***** Records shown *****

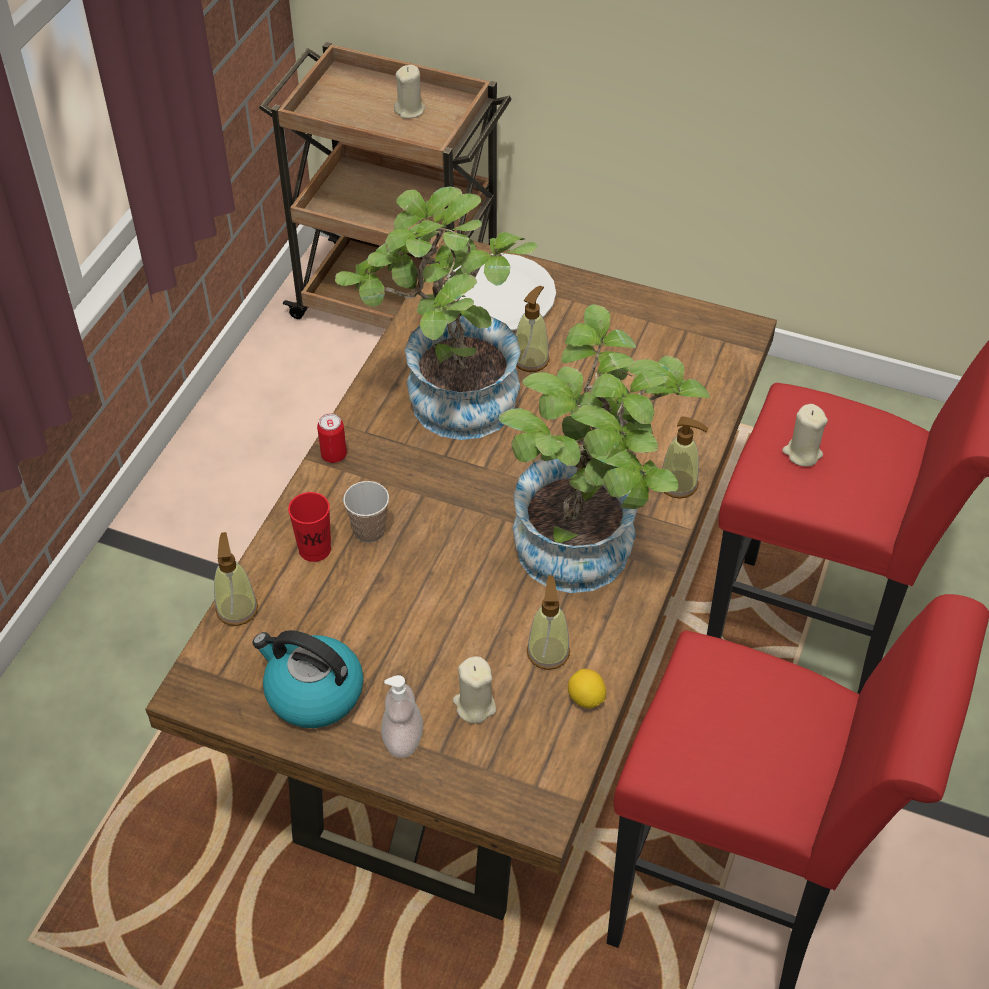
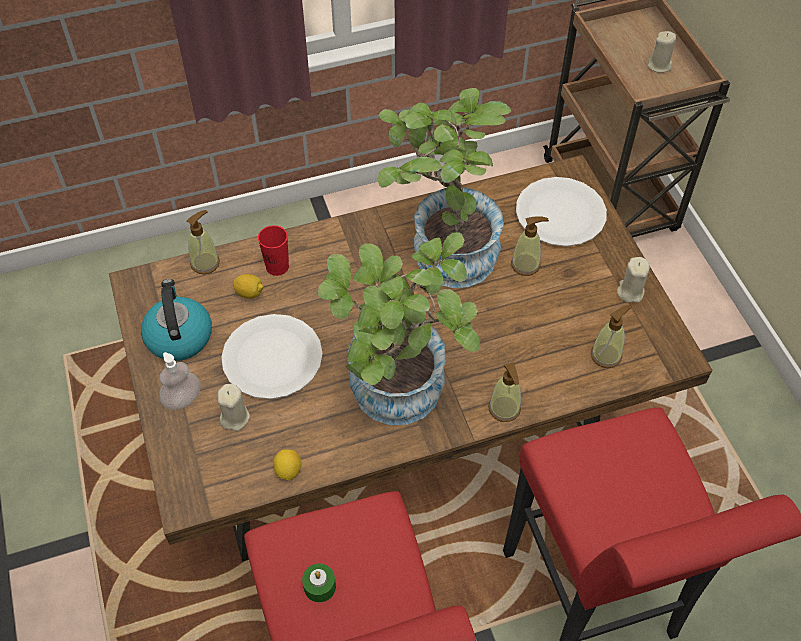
camera: 50 degrees right, 5 degrees up
can [317,413,347,463] -> none
cup [343,481,389,543] -> none
soap dispenser [527,575,570,670] -> soap dispenser moved to [591,305,632,368]
beige candle [782,404,828,467] -> beige candle moved to [617,257,650,303]
none -> white plate [221,314,323,399]
none -> lemon [233,274,264,299]
none -> green candle [302,563,336,603]

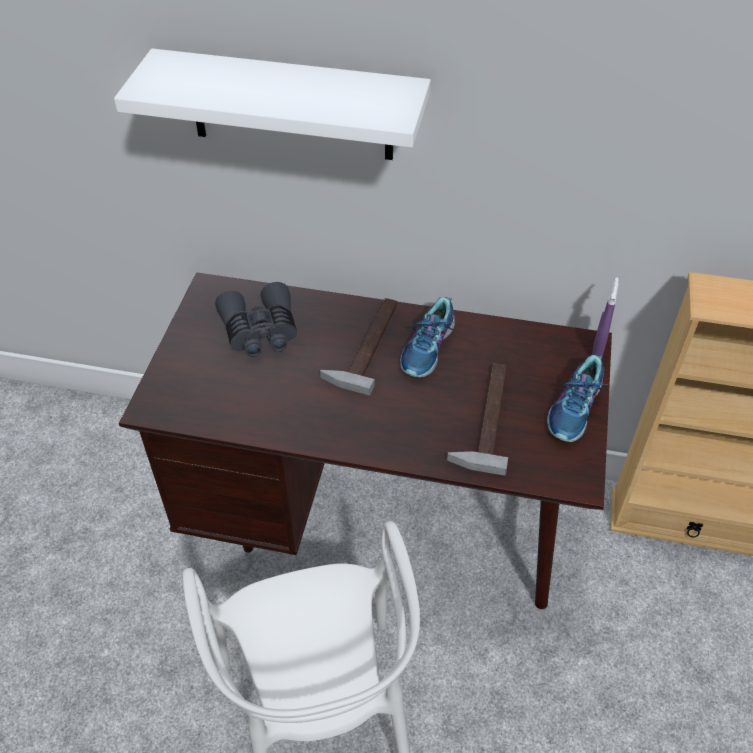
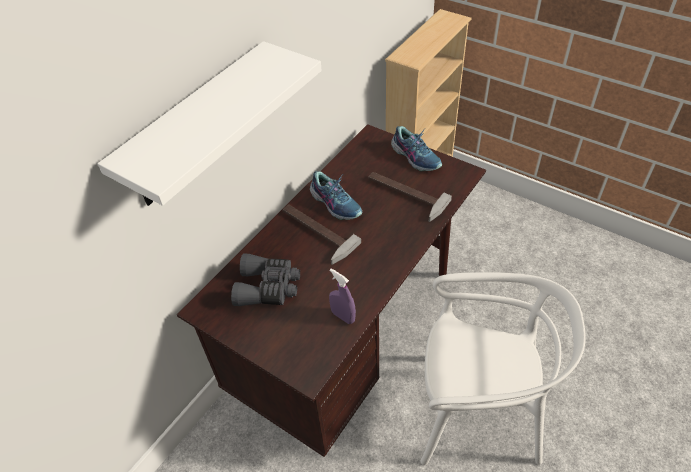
camera: 65 degrees left, 0 degrees up
purple spray bottle [592,277,619,357] -> purple spray bottle moved to [329,269,356,324]

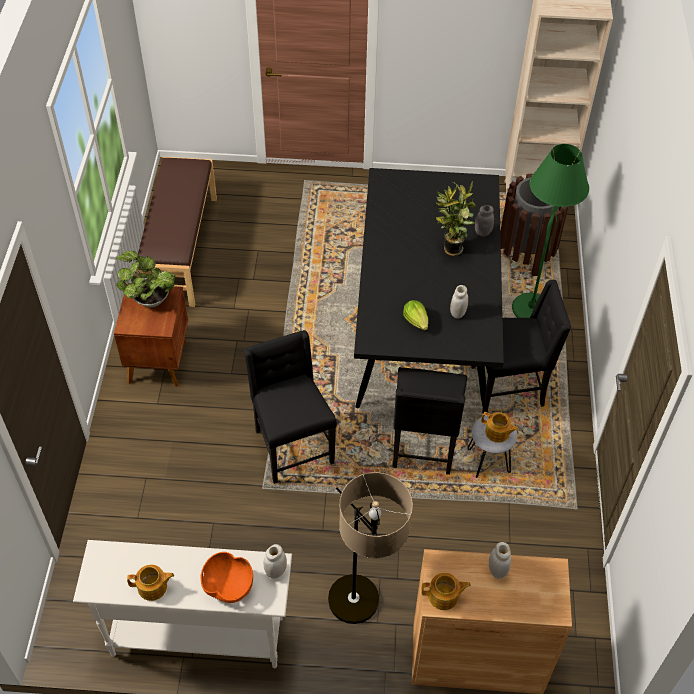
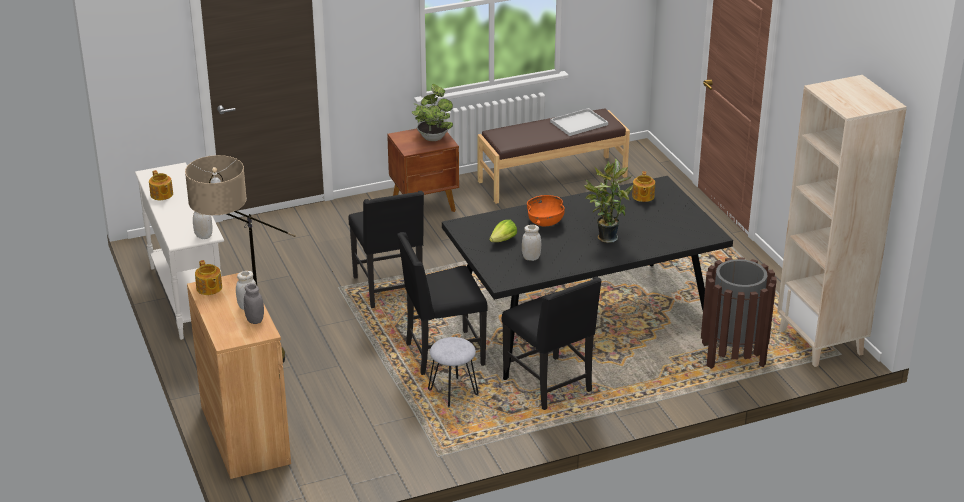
camera: 65 degrees right, 20 degrees down
orange bowl [201,552,253,603] -> orange bowl moved to [527,195,565,226]
black chair [244,330,337,484] -> black chair turned 120 degrees clockwise [349,191,424,308]
grey jar [475,205,494,236] -> grey jar moved to [244,284,264,324]
teapot [481,412,519,443] -> teapot moved to [632,171,655,202]
green floor lamp [512,144,589,318] -> none
none -> white tray [550,108,608,136]

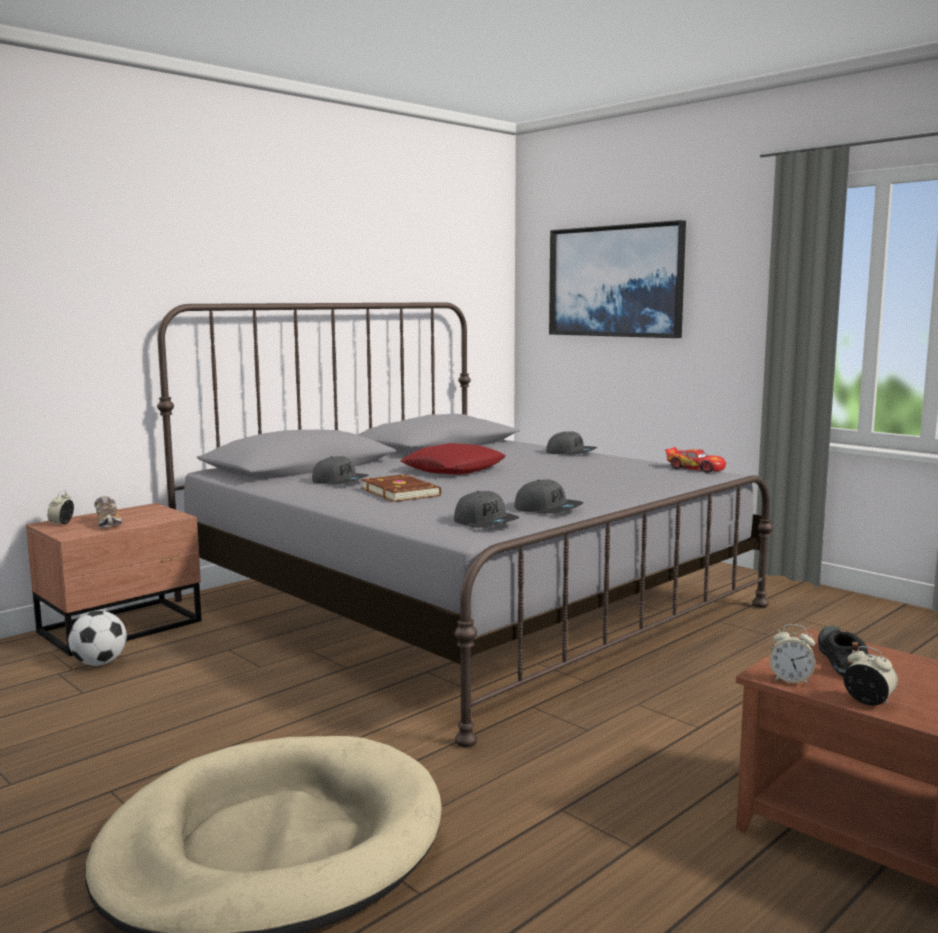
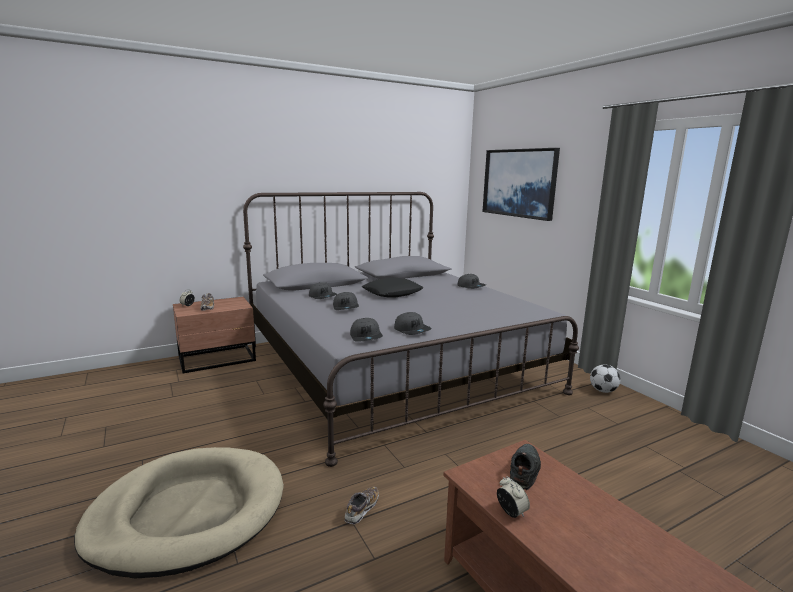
camera: 15 degrees right, 5 degrees up
football [68,611,127,666] -> football moved to [590,364,621,393]
brown book [361,474,441,502] -> grey cap [333,292,359,310]
red pillow [401,443,506,475] -> black pillow [362,277,424,298]
toy car [665,447,726,473] -> none
alarm clock [770,624,815,685] -> none
none -> shoe [345,487,379,524]

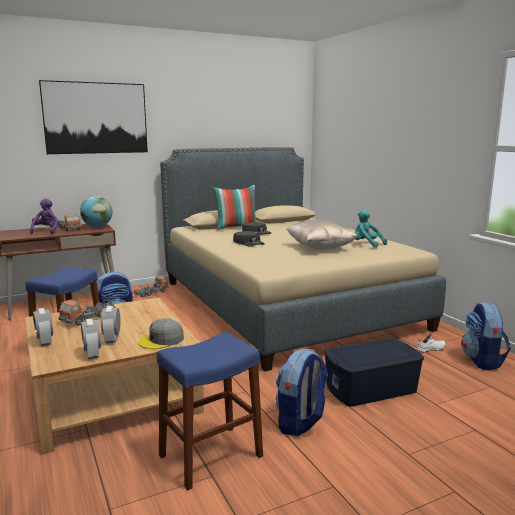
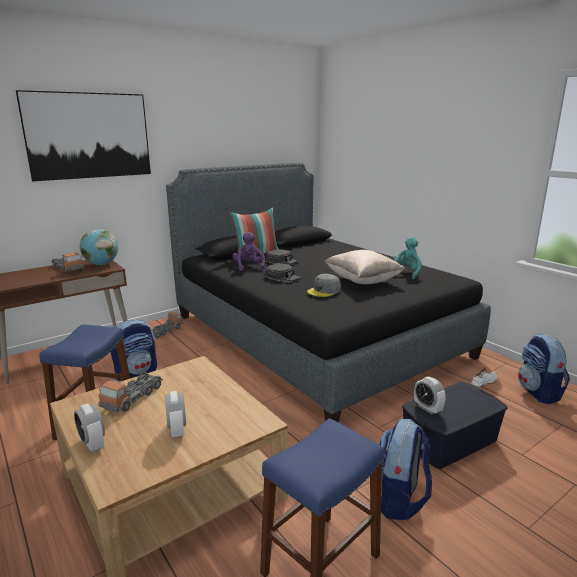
camera: 10 degrees left, 5 degrees up
purple plush toy [30,198,58,234] -> purple plush toy moved to [232,232,265,271]
alarm clock [81,318,101,359] -> alarm clock moved to [414,377,446,414]
grey cap [138,318,184,349] -> grey cap moved to [307,274,341,297]
beige bed [160,147,446,371] -> black bed [166,163,491,422]
turquoise plush toy [355,210,387,248] -> turquoise plush toy turned 90 degrees clockwise [393,237,422,279]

*****

## [Description of the task]
A faithful copy is needed: reproduce all of the data above, leaving the pictures out.

## [Written answer]
camera: 50 degrees right, 5 degrees up
can [317,413,347,463] -> none
cup [343,481,389,543] -> none
soap dispenser [527,575,570,670] -> soap dispenser moved to [591,305,632,368]
beige candle [782,404,828,467] -> beige candle moved to [617,257,650,303]
none -> white plate [221,314,323,399]
none -> lemon [233,274,264,299]
none -> green candle [302,563,336,603]

camera: 65 degrees left, 0 degrees up
purple spray bottle [592,277,619,357] -> purple spray bottle moved to [329,269,356,324]

camera: 65 degrees right, 20 degrees down
orange bowl [201,552,253,603] -> orange bowl moved to [527,195,565,226]
black chair [244,330,337,484] -> black chair turned 120 degrees clockwise [349,191,424,308]
grey jar [475,205,494,236] -> grey jar moved to [244,284,264,324]
teapot [481,412,519,443] -> teapot moved to [632,171,655,202]
green floor lamp [512,144,589,318] -> none
none -> white tray [550,108,608,136]

camera: 15 degrees right, 5 degrees up
football [68,611,127,666] -> football moved to [590,364,621,393]
brown book [361,474,441,502] -> grey cap [333,292,359,310]
red pillow [401,443,506,475] -> black pillow [362,277,424,298]
toy car [665,447,726,473] -> none
alarm clock [770,624,815,685] -> none
none -> shoe [345,487,379,524]

camera: 10 degrees left, 5 degrees up
purple plush toy [30,198,58,234] -> purple plush toy moved to [232,232,265,271]
alarm clock [81,318,101,359] -> alarm clock moved to [414,377,446,414]
grey cap [138,318,184,349] -> grey cap moved to [307,274,341,297]
beige bed [160,147,446,371] -> black bed [166,163,491,422]
turquoise plush toy [355,210,387,248] -> turquoise plush toy turned 90 degrees clockwise [393,237,422,279]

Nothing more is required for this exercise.